### Plain-text document sources
┌──
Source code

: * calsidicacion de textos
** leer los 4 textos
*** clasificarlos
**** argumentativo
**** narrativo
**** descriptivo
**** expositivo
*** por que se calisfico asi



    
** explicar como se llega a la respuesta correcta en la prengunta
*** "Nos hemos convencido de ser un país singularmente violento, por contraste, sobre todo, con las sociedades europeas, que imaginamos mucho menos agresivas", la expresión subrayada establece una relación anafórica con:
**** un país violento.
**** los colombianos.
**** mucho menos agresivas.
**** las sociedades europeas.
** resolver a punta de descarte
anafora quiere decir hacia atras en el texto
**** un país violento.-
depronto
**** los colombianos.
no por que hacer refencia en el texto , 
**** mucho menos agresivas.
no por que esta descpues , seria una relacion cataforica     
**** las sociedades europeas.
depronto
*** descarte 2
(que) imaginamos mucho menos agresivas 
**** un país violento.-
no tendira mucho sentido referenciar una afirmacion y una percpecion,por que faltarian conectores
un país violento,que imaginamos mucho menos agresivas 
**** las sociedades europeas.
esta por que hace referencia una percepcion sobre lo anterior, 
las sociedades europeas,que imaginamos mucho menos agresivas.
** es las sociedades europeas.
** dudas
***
└──
The records need to be copied exactly, with no line left out.

Source code

: * calsidicacion de textos
** leer los 4 textos
*** clasificarlos
**** argumentativo
**** narrativo
**** descriptivo
**** expositivo
*** por que se calisfico asi



    
** explicar como se llega a la respuesta correcta en la prengunta
*** "Nos hemos convencido de ser un país singularmente violento, por contraste, sobre todo, con las sociedades europeas, que imaginamos mucho menos agresivas", la expresión subrayada establece una relación anafórica con:
**** un país violento.
**** los colombianos.
**** mucho menos agresivas.
**** las sociedades europeas.
** resolver a punta de descarte
anafora quiere decir hacia atras en el texto
**** un país violento.-
depronto
**** los colombianos.
no por que hacer refencia en el texto , 
**** mucho menos agresivas.
no por que esta descpues , seria una relacion cataforica     
**** las sociedades europeas.
depronto
*** descarte 2
(que) imaginamos mucho menos agresivas 
**** un país violento.-
no tendira mucho sentido referenciar una afirmacion y una percpecion,por que faltarian conectores
un país violento,que imaginamos mucho menos agresivas 
**** las sociedades europeas.
esta por que hace referencia una percepcion sobre lo anterior, 
las sociedades europeas,que imaginamos mucho menos agresivas.
** es las sociedades europeas.
** dudas
***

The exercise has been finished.